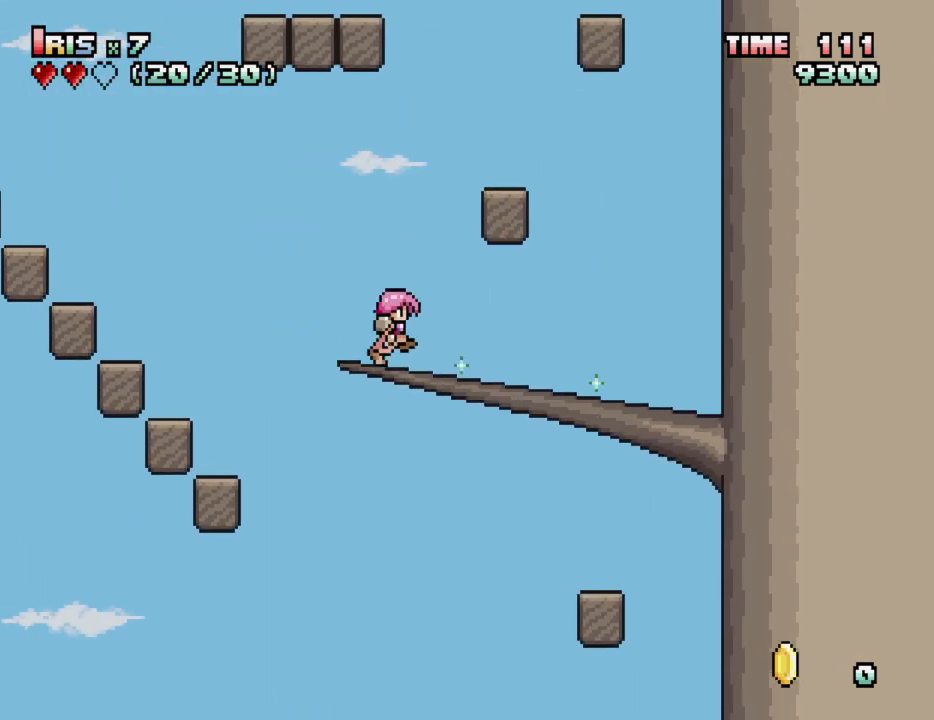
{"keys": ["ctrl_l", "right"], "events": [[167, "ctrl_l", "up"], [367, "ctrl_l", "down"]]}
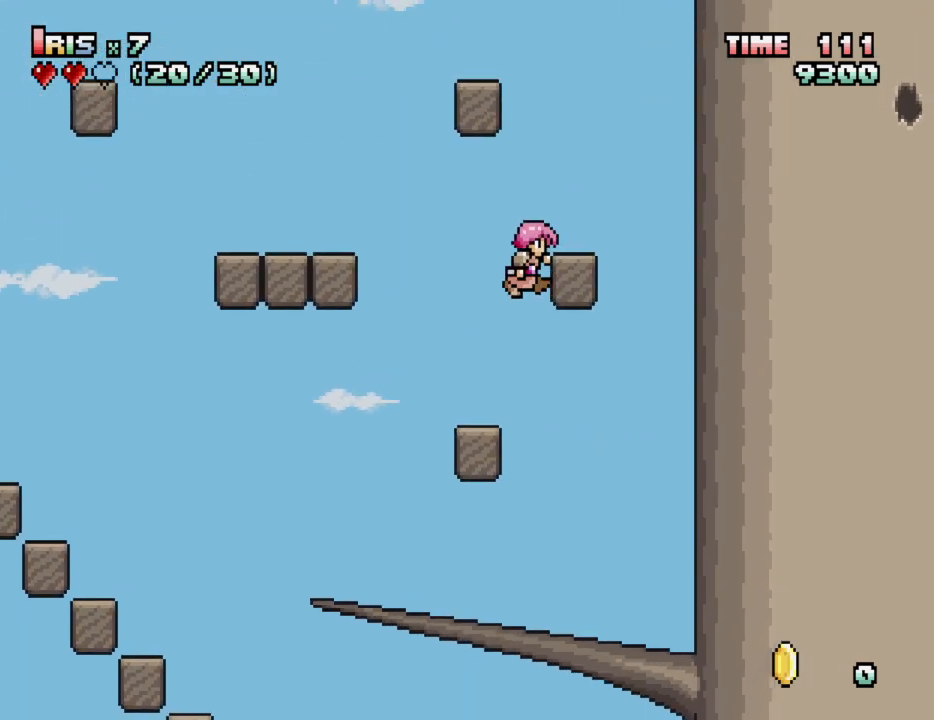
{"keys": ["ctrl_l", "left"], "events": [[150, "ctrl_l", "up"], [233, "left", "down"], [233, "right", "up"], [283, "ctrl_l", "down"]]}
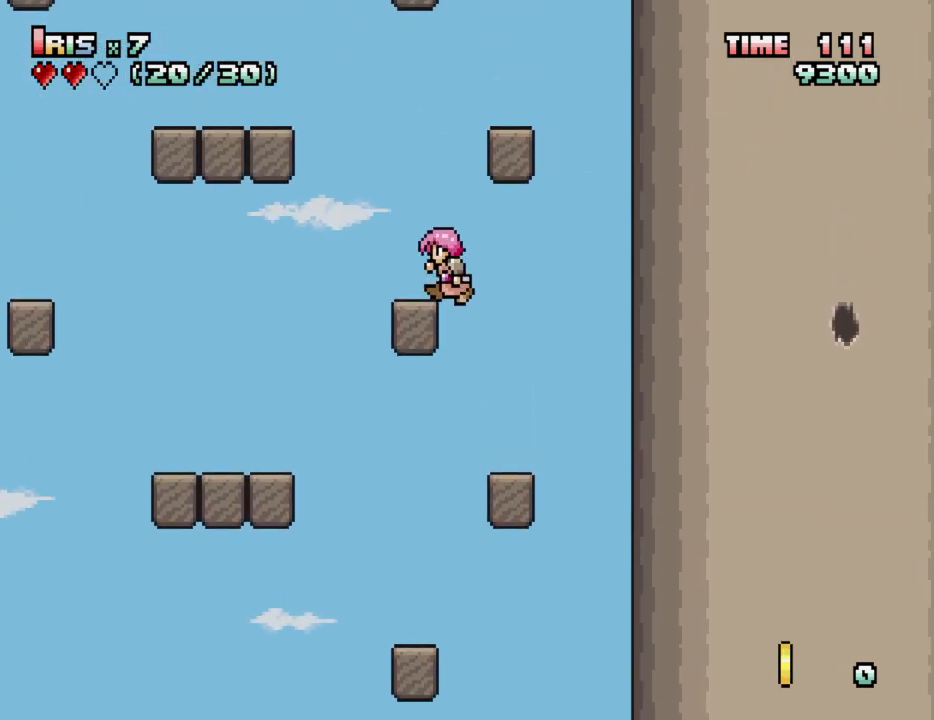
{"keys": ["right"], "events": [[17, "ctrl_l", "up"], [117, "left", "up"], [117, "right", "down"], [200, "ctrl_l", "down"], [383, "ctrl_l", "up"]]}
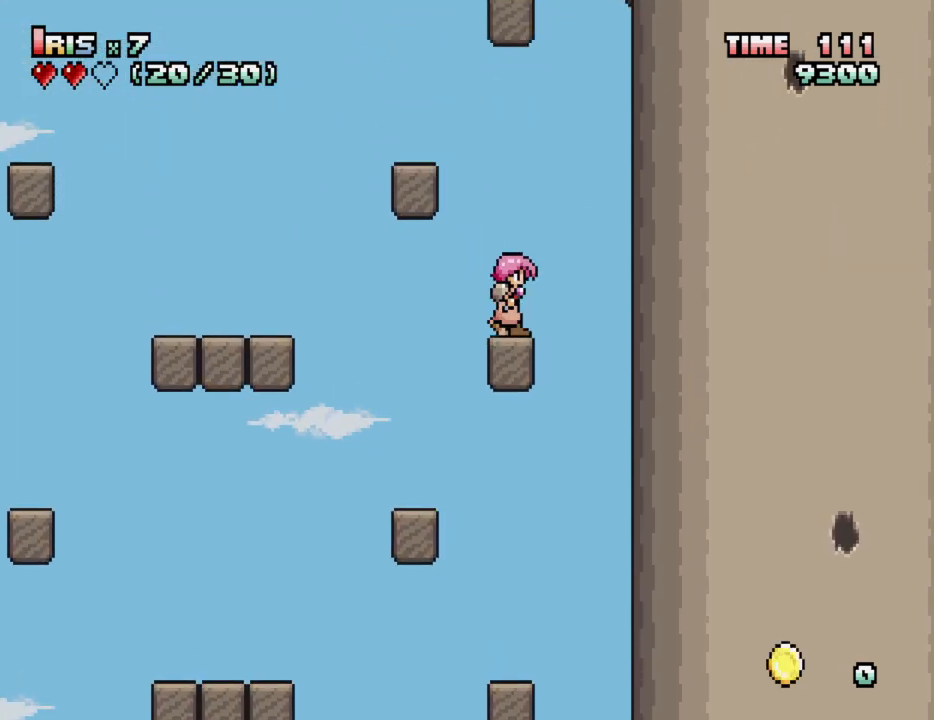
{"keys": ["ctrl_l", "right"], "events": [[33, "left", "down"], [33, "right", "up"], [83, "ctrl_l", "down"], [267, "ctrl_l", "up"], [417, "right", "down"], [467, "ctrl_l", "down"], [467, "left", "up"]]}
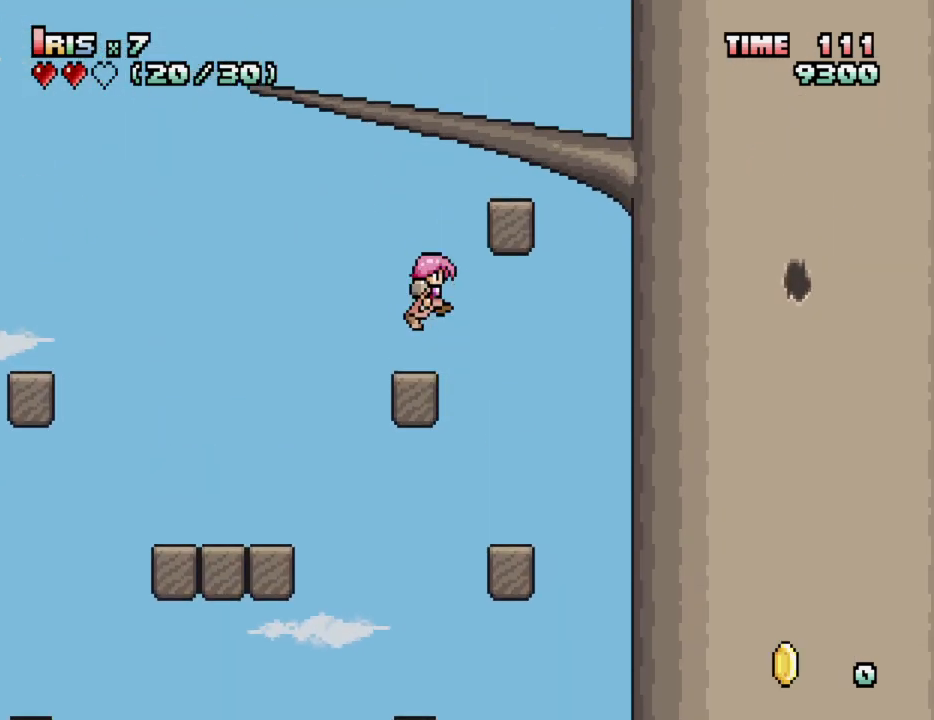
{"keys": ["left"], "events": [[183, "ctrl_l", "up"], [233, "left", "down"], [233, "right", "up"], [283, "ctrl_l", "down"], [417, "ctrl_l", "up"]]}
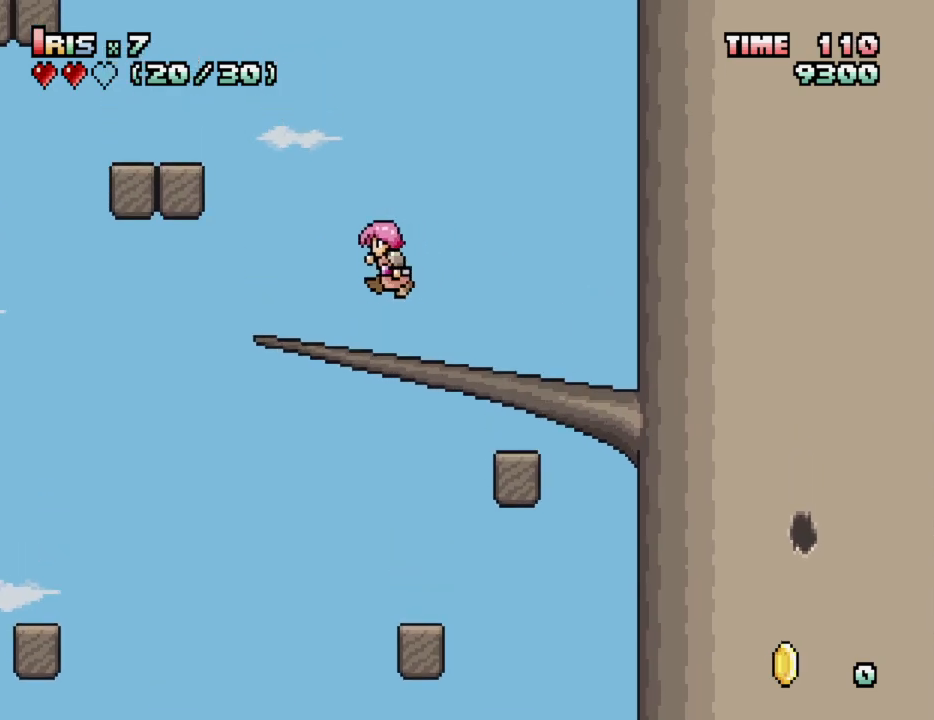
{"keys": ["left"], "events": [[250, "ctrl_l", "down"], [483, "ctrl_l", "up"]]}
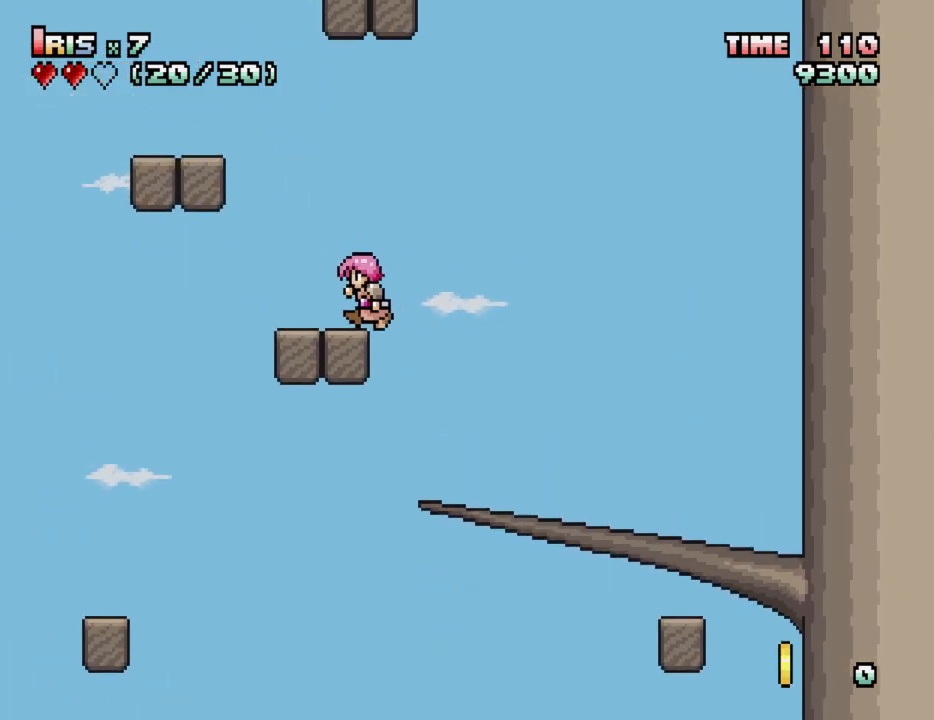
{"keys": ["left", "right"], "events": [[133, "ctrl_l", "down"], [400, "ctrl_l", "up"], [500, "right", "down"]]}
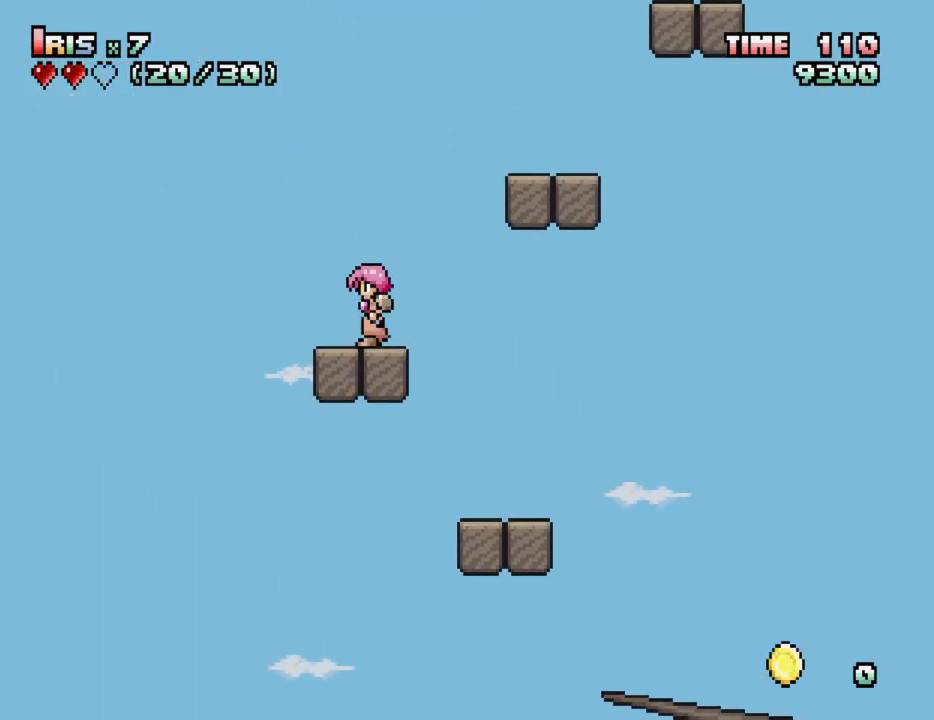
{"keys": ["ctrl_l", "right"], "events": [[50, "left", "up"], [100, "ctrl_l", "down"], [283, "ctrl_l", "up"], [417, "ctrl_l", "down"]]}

○ ○ ○

• _Directions_:
Without including any picture, set down every line above exactly as it stands.

• _Exercise result_:
{"keys": ["ctrl_l", "right"], "events": [[167, "ctrl_l", "up"], [367, "ctrl_l", "down"]]}
{"keys": ["ctrl_l", "left"], "events": [[150, "ctrl_l", "up"], [233, "left", "down"], [233, "right", "up"], [283, "ctrl_l", "down"]]}
{"keys": ["right"], "events": [[17, "ctrl_l", "up"], [117, "left", "up"], [117, "right", "down"], [200, "ctrl_l", "down"], [383, "ctrl_l", "up"]]}
{"keys": ["ctrl_l", "right"], "events": [[33, "left", "down"], [33, "right", "up"], [83, "ctrl_l", "down"], [267, "ctrl_l", "up"], [417, "right", "down"], [467, "ctrl_l", "down"], [467, "left", "up"]]}
{"keys": ["left"], "events": [[183, "ctrl_l", "up"], [233, "left", "down"], [233, "right", "up"], [283, "ctrl_l", "down"], [417, "ctrl_l", "up"]]}
{"keys": ["left"], "events": [[250, "ctrl_l", "down"], [483, "ctrl_l", "up"]]}
{"keys": ["left", "right"], "events": [[133, "ctrl_l", "down"], [400, "ctrl_l", "up"], [500, "right", "down"]]}
{"keys": ["ctrl_l", "right"], "events": [[50, "left", "up"], [100, "ctrl_l", "down"], [283, "ctrl_l", "up"], [417, "ctrl_l", "down"]]}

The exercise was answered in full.